**EXTRAIT DU DOCUMENT**

_ _ _

2.      La requérante a saisi le Tribunal d’un recours tendant à l’annulation des deux décisions de refus qui lui ont été adressées par la Commission. Dans son recours, la requérante a également demandé au Tribunal d’enjoindre à la Commission de lui octroyer l’accès aux documents demandés. Dans l’arrêt attaqué, cette demande a été jugée irrecevable, le Tribunal ayant, pour le surplus, rejeté le recours comme étant non fondé.

3.      À l’appui de son pourvoi, la requérante soulève deux moyens tirés, en substance, d’une part, de la violation des articles 263 et 266 TFUE et, d’autre part, de la violation de l’article 4, paragraphe 2, troisième tiret et dernier membre de phrase, du règlement no 1049/2001.

_ _ _

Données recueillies

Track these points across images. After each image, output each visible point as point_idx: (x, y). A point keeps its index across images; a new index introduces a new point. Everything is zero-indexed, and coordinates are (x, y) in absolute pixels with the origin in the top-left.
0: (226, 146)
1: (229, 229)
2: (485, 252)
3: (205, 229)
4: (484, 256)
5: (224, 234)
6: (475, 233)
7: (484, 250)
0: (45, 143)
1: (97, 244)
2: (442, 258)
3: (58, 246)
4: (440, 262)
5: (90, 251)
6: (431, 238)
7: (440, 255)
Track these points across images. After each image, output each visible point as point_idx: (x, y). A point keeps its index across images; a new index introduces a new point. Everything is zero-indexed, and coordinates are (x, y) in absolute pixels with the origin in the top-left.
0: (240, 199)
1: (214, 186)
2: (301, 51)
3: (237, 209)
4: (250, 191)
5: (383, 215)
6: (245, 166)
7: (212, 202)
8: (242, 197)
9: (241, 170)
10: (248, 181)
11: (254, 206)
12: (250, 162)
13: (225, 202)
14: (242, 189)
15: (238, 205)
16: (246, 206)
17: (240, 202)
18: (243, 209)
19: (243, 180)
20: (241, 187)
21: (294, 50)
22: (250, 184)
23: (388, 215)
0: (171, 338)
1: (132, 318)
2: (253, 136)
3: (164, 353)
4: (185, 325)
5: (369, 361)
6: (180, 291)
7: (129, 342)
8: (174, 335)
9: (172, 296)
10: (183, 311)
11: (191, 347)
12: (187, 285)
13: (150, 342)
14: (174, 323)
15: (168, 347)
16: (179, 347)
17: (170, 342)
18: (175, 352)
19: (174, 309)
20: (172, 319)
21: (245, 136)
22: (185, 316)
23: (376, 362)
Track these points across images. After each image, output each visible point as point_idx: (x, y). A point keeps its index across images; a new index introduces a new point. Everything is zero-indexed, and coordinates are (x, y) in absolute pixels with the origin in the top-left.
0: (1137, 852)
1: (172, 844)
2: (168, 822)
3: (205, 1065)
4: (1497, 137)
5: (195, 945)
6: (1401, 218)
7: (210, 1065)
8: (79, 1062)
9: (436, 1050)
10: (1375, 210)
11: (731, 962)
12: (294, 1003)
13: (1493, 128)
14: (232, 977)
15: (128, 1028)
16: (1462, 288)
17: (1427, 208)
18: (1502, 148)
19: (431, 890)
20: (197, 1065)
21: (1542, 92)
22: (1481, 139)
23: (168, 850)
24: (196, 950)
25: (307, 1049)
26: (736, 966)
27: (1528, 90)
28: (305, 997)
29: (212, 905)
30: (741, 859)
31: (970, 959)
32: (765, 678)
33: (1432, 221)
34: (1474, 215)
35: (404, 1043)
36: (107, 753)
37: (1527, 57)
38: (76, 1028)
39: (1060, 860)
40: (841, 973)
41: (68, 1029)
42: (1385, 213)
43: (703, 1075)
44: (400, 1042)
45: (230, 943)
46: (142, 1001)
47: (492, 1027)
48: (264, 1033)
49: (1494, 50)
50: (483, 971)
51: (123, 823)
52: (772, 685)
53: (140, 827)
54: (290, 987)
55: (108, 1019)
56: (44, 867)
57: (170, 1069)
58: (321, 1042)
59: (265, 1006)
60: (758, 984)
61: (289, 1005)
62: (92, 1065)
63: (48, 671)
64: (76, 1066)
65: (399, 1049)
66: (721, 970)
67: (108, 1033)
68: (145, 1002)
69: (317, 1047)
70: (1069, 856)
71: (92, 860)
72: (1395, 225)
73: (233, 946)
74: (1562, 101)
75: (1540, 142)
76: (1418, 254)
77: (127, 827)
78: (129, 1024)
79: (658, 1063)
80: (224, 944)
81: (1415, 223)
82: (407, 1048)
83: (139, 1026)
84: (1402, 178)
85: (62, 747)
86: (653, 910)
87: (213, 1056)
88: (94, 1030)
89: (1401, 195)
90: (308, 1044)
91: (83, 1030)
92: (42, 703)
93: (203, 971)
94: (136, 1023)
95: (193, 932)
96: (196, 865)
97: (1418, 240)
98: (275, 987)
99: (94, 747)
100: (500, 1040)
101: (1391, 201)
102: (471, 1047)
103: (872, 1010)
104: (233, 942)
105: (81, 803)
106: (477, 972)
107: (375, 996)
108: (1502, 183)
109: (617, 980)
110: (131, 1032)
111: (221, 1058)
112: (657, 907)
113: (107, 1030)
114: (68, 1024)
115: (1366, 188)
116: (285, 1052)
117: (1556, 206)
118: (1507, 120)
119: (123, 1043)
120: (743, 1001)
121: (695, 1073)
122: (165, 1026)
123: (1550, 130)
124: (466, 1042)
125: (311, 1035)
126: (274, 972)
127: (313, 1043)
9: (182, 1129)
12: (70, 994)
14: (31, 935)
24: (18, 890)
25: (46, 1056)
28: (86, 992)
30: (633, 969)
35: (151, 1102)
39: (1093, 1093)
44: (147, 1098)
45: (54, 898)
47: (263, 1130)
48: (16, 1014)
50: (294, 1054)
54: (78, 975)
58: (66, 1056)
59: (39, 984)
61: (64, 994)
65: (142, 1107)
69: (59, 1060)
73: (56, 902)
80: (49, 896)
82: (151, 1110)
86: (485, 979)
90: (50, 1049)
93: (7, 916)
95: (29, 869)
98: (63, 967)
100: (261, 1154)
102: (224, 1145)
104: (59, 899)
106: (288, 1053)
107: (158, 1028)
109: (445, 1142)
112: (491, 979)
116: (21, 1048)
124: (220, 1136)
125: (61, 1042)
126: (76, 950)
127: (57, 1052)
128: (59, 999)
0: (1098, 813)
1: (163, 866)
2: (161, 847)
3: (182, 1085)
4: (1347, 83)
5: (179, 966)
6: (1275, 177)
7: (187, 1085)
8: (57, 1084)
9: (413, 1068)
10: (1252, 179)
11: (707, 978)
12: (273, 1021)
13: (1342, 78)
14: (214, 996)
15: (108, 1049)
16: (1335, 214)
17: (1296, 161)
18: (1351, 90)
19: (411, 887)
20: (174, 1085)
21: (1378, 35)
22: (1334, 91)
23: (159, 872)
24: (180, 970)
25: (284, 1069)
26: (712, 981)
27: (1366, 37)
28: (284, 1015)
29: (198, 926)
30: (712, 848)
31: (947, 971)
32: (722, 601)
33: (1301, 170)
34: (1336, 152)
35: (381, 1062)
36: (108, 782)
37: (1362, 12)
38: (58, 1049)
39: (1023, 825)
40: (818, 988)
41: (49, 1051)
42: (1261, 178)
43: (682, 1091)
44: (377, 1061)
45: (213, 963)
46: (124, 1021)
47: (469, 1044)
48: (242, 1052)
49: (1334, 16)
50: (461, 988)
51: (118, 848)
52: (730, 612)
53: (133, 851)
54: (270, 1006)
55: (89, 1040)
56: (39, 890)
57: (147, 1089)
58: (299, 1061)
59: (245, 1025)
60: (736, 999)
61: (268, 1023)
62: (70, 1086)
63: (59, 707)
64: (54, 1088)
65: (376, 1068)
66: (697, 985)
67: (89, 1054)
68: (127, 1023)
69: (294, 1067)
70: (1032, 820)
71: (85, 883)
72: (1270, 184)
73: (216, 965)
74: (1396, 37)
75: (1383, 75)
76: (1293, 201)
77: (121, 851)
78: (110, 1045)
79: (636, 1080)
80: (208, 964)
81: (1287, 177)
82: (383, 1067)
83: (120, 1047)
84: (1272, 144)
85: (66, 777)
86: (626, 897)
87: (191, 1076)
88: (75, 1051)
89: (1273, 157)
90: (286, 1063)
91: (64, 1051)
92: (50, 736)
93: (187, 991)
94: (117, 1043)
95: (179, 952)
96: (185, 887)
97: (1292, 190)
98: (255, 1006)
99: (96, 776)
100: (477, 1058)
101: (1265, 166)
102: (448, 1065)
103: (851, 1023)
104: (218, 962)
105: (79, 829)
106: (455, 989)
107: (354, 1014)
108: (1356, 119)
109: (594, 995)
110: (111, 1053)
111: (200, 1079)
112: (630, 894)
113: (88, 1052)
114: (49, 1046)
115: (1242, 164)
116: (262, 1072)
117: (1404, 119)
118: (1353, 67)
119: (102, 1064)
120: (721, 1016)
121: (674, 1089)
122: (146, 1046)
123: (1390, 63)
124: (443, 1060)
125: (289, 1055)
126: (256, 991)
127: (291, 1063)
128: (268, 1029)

_ _ _

**TRAVAIL DEMANDÉ**
a. Remplace « Commission » par « Commission européenne » dans le passage de l'extrait du document qui va de « 2.      La requérante a » jusqu'à « étant non fondé. », puis recopie ce passage.
b. Prolonge le texte sur le pourvoi de la requérante à partir de sa dernière phrase.
Les entrées ne sont pas utiles pour ce travail.

**RÉSULTATS PAR TÂCHE**
a.
2.      La requérante a saisi le Tribunal d’un recours tendant à l’annulation des deux décisions de refus qui lui ont été adressées par la Commission européenne. Dans son recours, la requérante a également demandé au Tribunal d’enjoindre à la Commission européenne de lui octroyer l’accès aux documents demandés. Dans l’arrêt attaqué, cette demande a été jugée irrecevable, le Tribunal ayant, pour le surplus, rejeté le recours comme étant non fondé.

b.
4.      Pour les raisons exposées ci-après, je propose à la Cour de rejeter le pourvoi introduit contre l’arrêt attaqué comme étant, en application de l’article 181 du règlement de procédure de la Cour, manifestement non fondé, et de décider que la requérante supportera ses propres dépens, conformément à l’article 137 de ce règlement, rendu applicable à la procédure de pourvoi en vertu de l’article 184, paragraphe 1, dudit règlement, l’ordonnance fondée sur l’article 181 du même règlement devant être adoptée avant que le pourvoi ne soit signifié aux autres parties à la procédure et, par conséquent, avant que celles-ci n’aient pu exposer des dépens.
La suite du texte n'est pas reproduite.